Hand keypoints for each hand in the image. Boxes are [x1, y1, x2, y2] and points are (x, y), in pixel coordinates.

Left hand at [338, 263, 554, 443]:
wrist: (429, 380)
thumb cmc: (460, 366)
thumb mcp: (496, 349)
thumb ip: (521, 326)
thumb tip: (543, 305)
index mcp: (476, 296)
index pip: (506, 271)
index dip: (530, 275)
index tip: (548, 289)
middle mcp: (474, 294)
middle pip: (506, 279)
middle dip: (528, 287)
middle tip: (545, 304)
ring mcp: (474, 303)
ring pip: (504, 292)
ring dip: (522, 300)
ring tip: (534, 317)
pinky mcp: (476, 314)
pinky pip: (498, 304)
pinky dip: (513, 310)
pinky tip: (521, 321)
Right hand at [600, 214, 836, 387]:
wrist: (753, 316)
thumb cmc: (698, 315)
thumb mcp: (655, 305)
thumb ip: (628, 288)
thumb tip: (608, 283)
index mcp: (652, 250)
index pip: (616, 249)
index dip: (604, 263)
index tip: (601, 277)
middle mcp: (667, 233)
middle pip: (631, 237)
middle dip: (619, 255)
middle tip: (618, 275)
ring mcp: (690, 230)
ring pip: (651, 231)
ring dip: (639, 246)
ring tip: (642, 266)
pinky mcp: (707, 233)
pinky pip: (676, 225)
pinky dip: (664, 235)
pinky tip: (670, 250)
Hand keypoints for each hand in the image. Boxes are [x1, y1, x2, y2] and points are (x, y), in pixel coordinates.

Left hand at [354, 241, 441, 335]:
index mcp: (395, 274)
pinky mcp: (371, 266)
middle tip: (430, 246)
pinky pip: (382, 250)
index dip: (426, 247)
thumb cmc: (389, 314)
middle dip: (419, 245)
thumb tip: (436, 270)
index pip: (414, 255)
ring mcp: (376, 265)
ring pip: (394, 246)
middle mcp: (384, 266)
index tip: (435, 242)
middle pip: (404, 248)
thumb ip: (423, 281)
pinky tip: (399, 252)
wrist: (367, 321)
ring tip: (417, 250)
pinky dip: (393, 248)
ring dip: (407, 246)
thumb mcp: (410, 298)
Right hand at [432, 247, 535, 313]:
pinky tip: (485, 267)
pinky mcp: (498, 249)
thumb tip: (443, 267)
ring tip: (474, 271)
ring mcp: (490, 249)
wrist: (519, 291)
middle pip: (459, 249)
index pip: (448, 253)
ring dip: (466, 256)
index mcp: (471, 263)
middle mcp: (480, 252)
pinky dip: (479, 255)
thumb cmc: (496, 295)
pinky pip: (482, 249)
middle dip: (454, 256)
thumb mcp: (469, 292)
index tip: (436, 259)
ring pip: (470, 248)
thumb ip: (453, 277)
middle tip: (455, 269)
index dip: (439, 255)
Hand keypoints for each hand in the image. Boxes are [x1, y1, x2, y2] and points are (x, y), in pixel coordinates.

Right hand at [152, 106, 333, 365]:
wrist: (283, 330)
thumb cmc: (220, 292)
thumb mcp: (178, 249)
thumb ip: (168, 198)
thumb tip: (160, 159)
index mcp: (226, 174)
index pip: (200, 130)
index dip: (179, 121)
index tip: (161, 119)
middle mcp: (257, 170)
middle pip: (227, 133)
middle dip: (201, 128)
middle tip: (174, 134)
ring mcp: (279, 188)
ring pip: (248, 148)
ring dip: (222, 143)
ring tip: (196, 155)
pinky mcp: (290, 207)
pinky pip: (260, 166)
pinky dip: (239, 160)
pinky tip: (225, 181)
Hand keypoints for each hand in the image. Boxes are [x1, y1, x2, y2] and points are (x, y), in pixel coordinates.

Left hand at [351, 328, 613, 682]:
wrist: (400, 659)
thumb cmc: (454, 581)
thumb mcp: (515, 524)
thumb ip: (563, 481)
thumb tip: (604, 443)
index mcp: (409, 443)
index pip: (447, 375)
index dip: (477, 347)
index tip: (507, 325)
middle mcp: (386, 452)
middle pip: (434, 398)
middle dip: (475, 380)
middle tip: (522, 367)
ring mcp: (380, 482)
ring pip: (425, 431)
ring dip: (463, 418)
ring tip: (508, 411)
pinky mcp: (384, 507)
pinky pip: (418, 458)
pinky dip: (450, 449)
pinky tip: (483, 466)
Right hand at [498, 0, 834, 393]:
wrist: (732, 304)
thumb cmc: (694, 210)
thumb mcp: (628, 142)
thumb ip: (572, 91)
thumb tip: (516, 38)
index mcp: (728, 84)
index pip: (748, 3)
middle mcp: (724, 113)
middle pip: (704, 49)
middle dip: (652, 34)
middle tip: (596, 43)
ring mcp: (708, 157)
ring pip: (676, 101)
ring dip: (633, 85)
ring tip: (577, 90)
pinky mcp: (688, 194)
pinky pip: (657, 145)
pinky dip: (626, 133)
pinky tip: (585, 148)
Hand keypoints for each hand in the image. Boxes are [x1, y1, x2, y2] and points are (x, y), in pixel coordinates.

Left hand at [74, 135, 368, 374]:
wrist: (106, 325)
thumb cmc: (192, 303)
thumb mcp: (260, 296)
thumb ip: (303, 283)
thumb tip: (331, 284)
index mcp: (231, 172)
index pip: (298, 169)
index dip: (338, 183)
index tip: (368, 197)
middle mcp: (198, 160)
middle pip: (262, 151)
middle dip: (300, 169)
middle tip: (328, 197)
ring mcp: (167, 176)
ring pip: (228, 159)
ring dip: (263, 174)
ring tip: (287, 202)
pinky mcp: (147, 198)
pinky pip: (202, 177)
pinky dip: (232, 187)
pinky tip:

**EXERCISE GOAL:**
Output each line of the material above. Nothing should differ from the original.

**ANSWER TO THIS TASK:**
Hand keypoints for each hand in the image. Boxes are [x1, y1, x2, y2] and points are (x, y), in pixel coordinates.

Left hand at [338, 263, 554, 443]:
wrist: (429, 380)
thumb cmc: (460, 366)
thumb mcp: (496, 349)
thumb ip: (521, 326)
thumb tip: (543, 305)
index mcp: (476, 296)
index pip: (506, 271)
index dip: (530, 275)
index tip: (548, 289)
middle mcp: (474, 294)
middle pip: (506, 279)
middle dip: (528, 287)
middle tip: (545, 304)
ring mcp: (474, 303)
ring pip: (504, 292)
ring dip: (522, 300)
ring tip: (534, 317)
pinky mcp: (476, 314)
pinky pip: (498, 304)
pinky dip: (513, 310)
pinky tip: (521, 321)
Right hand at [600, 214, 836, 387]:
wrist: (753, 316)
thumb cmc: (698, 315)
thumb mcp: (655, 305)
thumb ip: (628, 288)
thumb tip: (608, 283)
index mcp: (652, 250)
index pip: (616, 249)
index dip: (604, 263)
index tip: (601, 277)
middle mcp: (667, 233)
middle pip: (631, 237)
middle dip: (619, 255)
middle tip: (618, 275)
ring mcp: (690, 230)
ring pip: (651, 231)
ring dip: (639, 246)
ring tip: (642, 266)
pinky mcp: (707, 233)
pinky pip: (676, 225)
pinky dip: (664, 235)
pinky tip: (670, 250)
Hand keypoints for each hand in the image. Boxes are [x1, y1, x2, y2] and points are (x, y), in pixel coordinates.

Left hand at [354, 241, 441, 335]:
index mcp: (395, 274)
pinky mcp: (371, 266)
middle tip: (430, 246)
pinky pip: (382, 250)
index dip: (426, 247)
thumb cmc: (389, 314)
middle dip: (419, 245)
thumb tip: (436, 270)
index pip: (414, 255)
ring mcp: (376, 265)
ring pip: (394, 246)
middle mcp: (384, 266)
index tip: (435, 242)
middle pip: (404, 248)
thumb ip: (423, 281)
pinky tip: (399, 252)
wrist: (367, 321)
ring tip: (417, 250)
pinky dip: (393, 248)
ring dip: (407, 246)
thumb mcp: (410, 298)
Right hand at [432, 247, 535, 313]:
pinky tip: (485, 267)
pinky mcp: (498, 249)
thumb tip: (443, 267)
ring tip: (474, 271)
ring mcp: (490, 249)
wrist: (519, 291)
middle pip: (459, 249)
index pip: (448, 253)
ring dip: (466, 256)
index mcp: (471, 263)
middle mcp: (480, 252)
pinky dip: (479, 255)
thumb cmc: (496, 295)
pinky pip: (482, 249)
middle dip: (454, 256)
thumb mcp: (469, 292)
index tip: (436, 259)
ring pip: (470, 248)
thumb ip: (453, 277)
middle tip: (455, 269)
index dip: (439, 255)
Hand keypoints for each hand in the image. Boxes are [x1, y1, x2, y2] and points are (x, y), in pixel coordinates.

Right hand at [152, 106, 333, 365]:
wrist: (283, 330)
thumb cmc: (220, 292)
thumb mcp: (178, 249)
thumb ip: (168, 198)
thumb tip: (160, 159)
index mcp: (226, 174)
index pip: (200, 130)
index dip: (179, 121)
index tip: (161, 119)
middle mcp: (257, 170)
middle pip: (227, 133)
middle dip: (201, 128)
middle tip: (174, 134)
ring mcp: (279, 188)
ring pip: (248, 148)
ring dip: (222, 143)
ring tip: (196, 155)
pinky mcp: (290, 207)
pinky pip: (260, 166)
pinky dip: (239, 160)
pinky tip: (225, 181)
Hand keypoints for each hand in the image. Boxes are [x1, y1, x2, y2] and points are (x, y), in pixel coordinates.

Left hand at [351, 328, 613, 682]:
wrist: (400, 659)
thumb cmc: (454, 581)
thumb mcp: (515, 524)
thumb ip: (563, 481)
thumb tip: (604, 443)
index mcp: (409, 443)
index pip: (447, 375)
index dip: (477, 347)
index tip: (507, 325)
middle mcp: (386, 452)
middle pip: (434, 398)
middle dip: (475, 380)
middle tip: (522, 367)
ring mcp: (380, 482)
ring pip: (425, 431)
ring dip: (463, 418)
ring tip: (508, 411)
pinky mcp: (384, 507)
pinky pip: (418, 458)
pinky dip: (450, 449)
pinky tip: (483, 466)
Right hand at [498, 0, 834, 393]:
wrist: (732, 304)
thumb cmc: (694, 210)
thumb mcp: (628, 142)
thumb ip: (572, 91)
thumb tip: (516, 38)
index mcp: (728, 84)
index pip: (748, 3)
middle mcp: (724, 113)
middle pip: (704, 49)
middle dip: (652, 34)
middle tip: (596, 43)
ring mcp: (708, 157)
ring pip: (676, 101)
ring dip: (633, 85)
ring tip: (577, 90)
pinky mcp: (688, 194)
pinky pip: (657, 145)
pinky dip: (626, 133)
pinky tip: (585, 148)
Hand keypoints for each hand in the image. Boxes are [x1, y1, x2, y2] and points are (x, y), in pixel coordinates.

Left hand at [74, 135, 368, 374]:
wrist: (106, 325)
thumb cmc: (192, 303)
thumb mcp: (260, 296)
thumb ip: (303, 283)
thumb tip: (331, 284)
index mcp: (231, 172)
index pip: (298, 169)
index dip: (338, 183)
index tip: (368, 197)
middle mcp: (198, 160)
middle pip: (262, 151)
middle dip: (300, 169)
middle tip: (328, 197)
ring mcp: (167, 176)
ring pip: (228, 159)
ring dip: (263, 174)
ring tip: (287, 202)
pinky mcp: (147, 198)
pinky pip: (202, 177)
pinky dip: (232, 187)
pinky tip:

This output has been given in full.